[Scribus] Suggestion for Frames

Gregory Pittman gpittman
Sun Aug 6 16:18:20 CEST 2006


Louis Desjardins wrote:
> You're absolutely right, there is no room for confusion while using 
> the styles. When in the Style Manager, the user can apply a keyboard 
> shortcut to any style or leave it like that. If the user choose not 
> to apply any keyboard shortcut, the only way to access the style will 
> be through the Style Manager dialog (or palette) with mouse clicks. 
> One click, one style. When a keyboard shortcut is applied, then this 
> style can be applied with a keystroke. Whether the keystroke will 
> have an effect or not depends on the context.

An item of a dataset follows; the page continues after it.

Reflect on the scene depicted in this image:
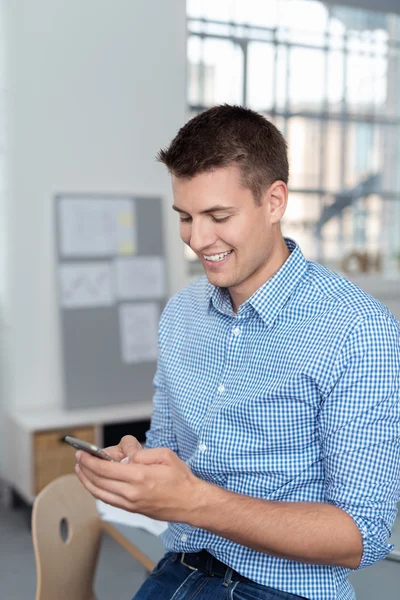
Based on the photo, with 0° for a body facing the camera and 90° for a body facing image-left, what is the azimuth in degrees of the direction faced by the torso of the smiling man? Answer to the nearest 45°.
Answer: approximately 45°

One shortcut, one style.
>
> Case:
> 1. You have set 3 Paragraph Styles for Main Title, Lead Paragraph and 
> Body Text, Main Title.
> 2. You have given these 3 styles keyboard shortcut 1, 2 and 3 on the keypad.
> 3. You have set 3 Frame Styles for Main Title, Lead Paragraph and Body Text :
> a) Large Frame that covers the width of the page, with a height of 3 
> cm within the margins, one column.
> b) Frame covering 2 column width plus the gap, for Lead Paragraph, 
> with a height of 6 cm, one column.
> c) Large frame covering the width and height of the page, within the 
> margins, set to 5 columns.
> 4. You give Frame Style a b c the following keyboard shortcut 4, 5 
> and 6 on the keybad.
>
> Now, when you're on a page with no object selected, if you hit keypad 
> 1 2 or 3, nothing will happen. If you hit keypad 4,5 or 6, a text 
> frame correspondind to your Frame Style will be created.
> In order for styles attributed to shortcut 1, 2 or 3 to work, you 
> need to first select a Text Frame.
>
>   
I think the "nothing happening" is consistent with other features of 
Scribus which depend on a frame being selected. One other question might 
be whether there should be an indicator on the toolbar that shows when 
the feature is active (frame selected), then greyed out when a frame is 
not selected.
> We could also set other Frame Styles for Images. Say for instance you 
> have a magazine with 3 columns. Pics can be 1-column wide, 2-column 
> or 3 column. For each, you can set a Frame Style with these 
> pre-defined coordinates. Attribute to these the shortcuts 7, 8 and 9. 
> You expect Scribus to create an image frame once you hit one of these 
> 3 shortcuts.
>
> To create a Frame using the Style manager follows the same rules that 
> you have to follow to draw any frame. You need to have a page in 
> front of you. A Frame can be created on the page, within another 
> frame or beside it. It doesn't matter.
>
> Same goes for Line Style or for any style. There cannot be any mix up 
> because the same keystroke cannot call two different styles. If you 
> need more keys, then you need to have a combination of Shift+Keypad 
> or CTRL+Keypad, etc. Of course a power user will prefer to set the 
> first keys available to the more repetitive tasks, leaving the other 
> for less used styles. Provided the context is favorable for the Style 
> to be applied, then the shortcut works. It's like hitting any key on 
> the keyboard: it works only if the working conditions are met.
>
> If we are to have Image Style, this could only apply to an existing 
> image within an Image Frame. If you hit the shortcut that is 
> connected to an Image Style when you are editing text, then nothing 
> will happen.
>
> In my office, we use those keypad shortcut everyday. In Quark, we are 
> limited to Text Styles (paragraph and character styles). The keyboard 
> is the fastest way to get things done (the mouse is really slow, we 
> all know that). I can only see that implementing this in Scribus will 
> definitely make it a very robust production tool. Expanding it to 
> many other styles (Line, Characters, Frames, etc.) will make Scribus 
> roar! :)
>
>   
One of the things that keeps me using Wordperfect is macros. There are 
many things in which it is convenient to assign a name to an arbitrary 
series of operations. I'm not sure if you still can, but you used to be 
able to assign a keyboard shortcut to a particular macro. This might be 
something else to weave into this frame styles concept.